Incomoda-me. Incomoda-me, acima de tudo, a confiança com que ambos fazem tal afirmação. Perturba-me a segurança com que o retrato feminino que vai crescendo ao longo daquela melodia adquire uma consistência, no mínimo, plausível. Talvez não seja inquietação. Talvez seja apenas inveja. Um rancor latente pela aparente falta de sensibilidade que possuo para poder polvilhar os meus textos com personalidades femininas. De capturar a linha ténue que permite a um homem passar uma fronteira aparentemente intransponível. A de não pintar apenas um retrato da mulher. A de, em nome da arte de vender a alma rabiscada em papel, sê-la por breves instantes.

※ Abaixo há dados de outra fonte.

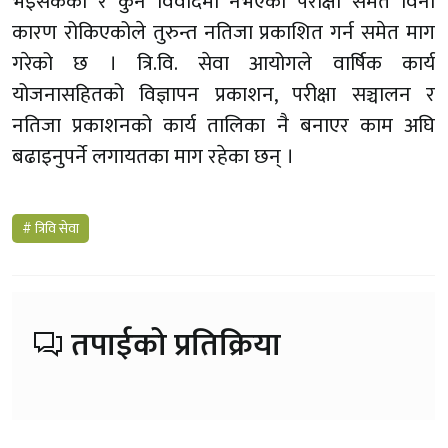
भइसकेको र कुनै विवादमा नभएको परीक्षा समेत विना
कारण रोकिएकोले तुरुन्त नतिजा प्रकाशित गर्न समेत माग
गरेको छ । त्रि.वि. सेवा आयोगले वार्षिक कार्य
योजनासहितको विज्ञापन प्रकाशन, परीक्षा सञ्चालन र
नतिजा प्रकाशनको कार्य तालिका नै बनाएर काम अघि
बढाइनुपर्ने लगायतका माग रहेका छन् ।
# त्रिवि सेवा
तपाईको प्रतिक्रिया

Mas os homens vivem reféns de um velho vício. O paternalismo. Essa chaga que subsiste como herança por milénios de imposição forçada da superioridade de um género. A ideia pré-concebida de que o que interessa às mulheres é o que nós pensamos das suas ações. A recomendação, ainda que por vezes fruto de preocupação genuína, de como agir. Que vícios corrigir. Que palavras dizer. Que carreiras seguir. Discutimos o que devem fazer com o seu corpo, como o devem (ou não) mostrar. Mas sempre da perspetiva de como nos podem agradar. Pureza. Perfeição. É o que lhes pedimos. Sem nunca considerarmos que as nossas imperfeições possam ser alvo de correção.

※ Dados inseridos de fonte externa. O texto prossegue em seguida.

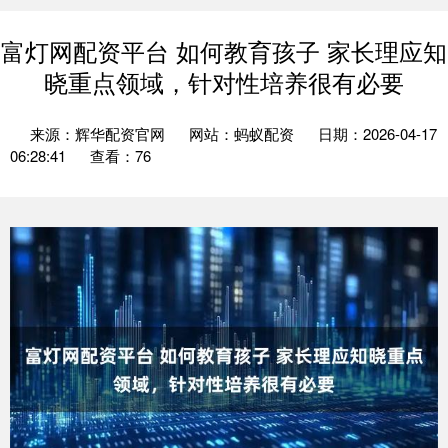
富灯网配资平台 如何教育孩子 家长理应知
晓重点领域，针对性培养很有必要
来源：辉华配资官网
网站：蚂蚁配资
日期：2026-04-17
06:28:41
查看：76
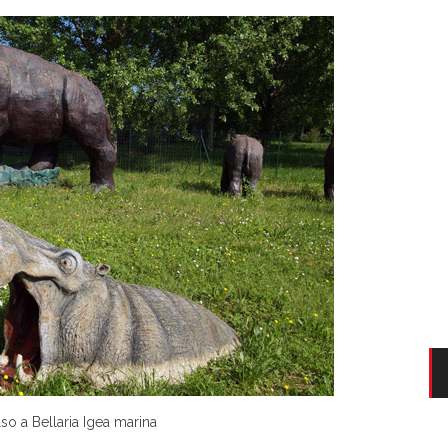
so a Bellaria Igea marina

Haverá poucas personagens femininas, pelo menos entre as pintadas por homens, que sejam imunes a esta tendência. Algumas das minhas preferidas escondem-se num universo obscuro que começou a tomar forma há meio século. Uma existência repleta de quimeras, bestas e demónios. Intoxicado etilicamente e assombrado pela luta entre a liberdade e o vício, onde o Amor resiste num Bairro. É em seis versos que o pianista errante, arrastando a voz pelos pecados capitais, nos narra uma tragédia. O suicídio de uma mulher, que as más-línguas davam como culpada de tanto, apesar de a negarem conhecer. Não importa quem é, de facto. Importa o que simboliza. De Palma não notamos um julgamento. Apenas melancolia.

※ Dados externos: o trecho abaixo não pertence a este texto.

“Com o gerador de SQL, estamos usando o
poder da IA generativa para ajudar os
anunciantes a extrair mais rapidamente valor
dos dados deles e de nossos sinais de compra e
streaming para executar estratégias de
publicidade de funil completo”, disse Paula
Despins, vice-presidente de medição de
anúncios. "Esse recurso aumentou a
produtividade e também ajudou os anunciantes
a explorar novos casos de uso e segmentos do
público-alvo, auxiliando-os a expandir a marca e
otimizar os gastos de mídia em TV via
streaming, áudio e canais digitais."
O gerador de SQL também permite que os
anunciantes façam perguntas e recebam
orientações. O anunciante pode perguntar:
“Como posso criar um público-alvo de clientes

As mulheres do universo de Jorge Palma não são dele. São entidades que pertencem a si mesmas, que transcendem o papel ou a partitura que lhes serviu de incubadora. São seres que nada devem ao seu Criador, porque a sua existência não é uma dádiva. É uma condição, uma maldição. Nascemos sombras, com medo do mundo. Mas ele está lá fora, à espera de ser aproveitado. Devorado. E essa é a essência da nossa malograda benção. As mulheres de Palma poderão desejá-lo. Poderão procurar agradar-lhe. Mas por vontade própria. Porque não abdicam do único egoísmo respeitável. O amor-próprio.

Culpamos Eva pela única decisão racional tomada no Jardim do Éden. A de não ficarmos reféns da ignorância. Acusamo-la de nos ter dado a provar a semente do Mal. Mas, quando confrontados pelo medo incapacitante causado pelo Mal supremo, é numa mulher que encontramos o último reduto contra as suas garras. Desde pequenos que choramos por ela. Onde estás tu, mamã, para nos libertares dos terrores da Canção de Lisboa?

Não haverá braços de mulher suficientes para embalar o mundo. Nem terá de ser essa a sua função. Não escutem os lamentos dos homens. A vida rouba-nos alguns sonhos, mas não todos. Quem perdeu terá mais mãos para jogar. Larguem a inocência que vos forçamos a assumir. O mundo espera-vos. Cheio de tudo.